Subjects: Behavioral health
Scientists at UC Berkeley have found that an afternoon nap improves cognition later in the day, and posit that the beneficial effects of a nap have to do with letting a particular area of the brain clear out short-term memory “storage space” so it can absorb new information.
To reach these conclusions, Matthew Walker and colleagues randomized 39 healthy adult volunteers into a nap group and a no-nap group.
The groups performed equally well on a midday test which involved absorbing a lot of facts. After that, the nappers retired for a 1.5 hour respite, while unfortunate souls in the no-nap group toiled away. Then, at 6 pm, both groups underwent further cognitive testing.
The scientists found that the nappers outperformed the non-nappers. In fact, the nappers performed better than they did on the first test, which occurred before their nap.
The results supported earlier research which showed that that the hippocampus temporarily stores fact-based memories before relaying them to the brain’s prefrontal cortex, and that the hippocampus has a relatively limited storage capacity.
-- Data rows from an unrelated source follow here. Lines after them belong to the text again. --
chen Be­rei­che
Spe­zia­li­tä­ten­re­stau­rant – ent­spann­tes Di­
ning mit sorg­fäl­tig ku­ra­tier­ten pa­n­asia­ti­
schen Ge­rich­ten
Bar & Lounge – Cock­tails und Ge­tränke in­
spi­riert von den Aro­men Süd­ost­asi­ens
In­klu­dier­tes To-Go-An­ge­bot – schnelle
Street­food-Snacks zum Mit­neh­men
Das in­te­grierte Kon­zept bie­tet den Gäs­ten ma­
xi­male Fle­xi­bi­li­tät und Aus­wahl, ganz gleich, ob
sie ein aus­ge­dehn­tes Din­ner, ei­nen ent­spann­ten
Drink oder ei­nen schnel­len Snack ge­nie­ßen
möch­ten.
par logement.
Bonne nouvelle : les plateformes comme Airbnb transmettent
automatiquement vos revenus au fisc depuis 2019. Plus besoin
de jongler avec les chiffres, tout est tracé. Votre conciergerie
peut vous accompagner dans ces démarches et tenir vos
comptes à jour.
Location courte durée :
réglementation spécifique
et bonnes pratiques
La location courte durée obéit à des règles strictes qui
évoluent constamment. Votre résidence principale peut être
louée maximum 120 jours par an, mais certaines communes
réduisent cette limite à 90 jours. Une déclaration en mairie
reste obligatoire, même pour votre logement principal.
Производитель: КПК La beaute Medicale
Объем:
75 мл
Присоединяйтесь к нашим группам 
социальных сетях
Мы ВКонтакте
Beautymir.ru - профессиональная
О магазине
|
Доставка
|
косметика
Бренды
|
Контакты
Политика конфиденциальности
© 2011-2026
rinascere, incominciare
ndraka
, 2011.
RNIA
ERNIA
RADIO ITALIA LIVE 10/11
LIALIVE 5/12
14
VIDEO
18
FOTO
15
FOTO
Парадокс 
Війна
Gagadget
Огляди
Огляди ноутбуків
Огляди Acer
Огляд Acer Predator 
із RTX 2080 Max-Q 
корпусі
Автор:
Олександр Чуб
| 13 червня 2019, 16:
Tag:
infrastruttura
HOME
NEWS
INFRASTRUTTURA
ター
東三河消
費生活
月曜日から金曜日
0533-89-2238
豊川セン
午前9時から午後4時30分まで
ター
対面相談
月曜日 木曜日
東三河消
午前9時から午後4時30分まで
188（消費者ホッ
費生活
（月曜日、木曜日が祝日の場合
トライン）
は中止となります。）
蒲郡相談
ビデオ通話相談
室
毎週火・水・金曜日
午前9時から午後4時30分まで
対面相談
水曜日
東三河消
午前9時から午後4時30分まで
They also supported earlier research showing that students who work through the night reduce their capacity to absorb new facts by 40% by the following morning.
According to Walker, “Sleep not only rights the wrong of prolonged wakefulness but, at a neurocognitive level, it moves you beyond where you were before you took a nap.”
Walker’s group also demonstrated using EEGs that the memory-refreshing process occurs during stage 2 non-REM sleep (non Rapid Eye Movement sleep). This is why, Walker suggests, humans spend nearly half their nap time in this stage of sleep.
Walker presented these preliminary findings at last month’s annual meeting of the American Association of the Advancement of Science (AAAS) in San Diego.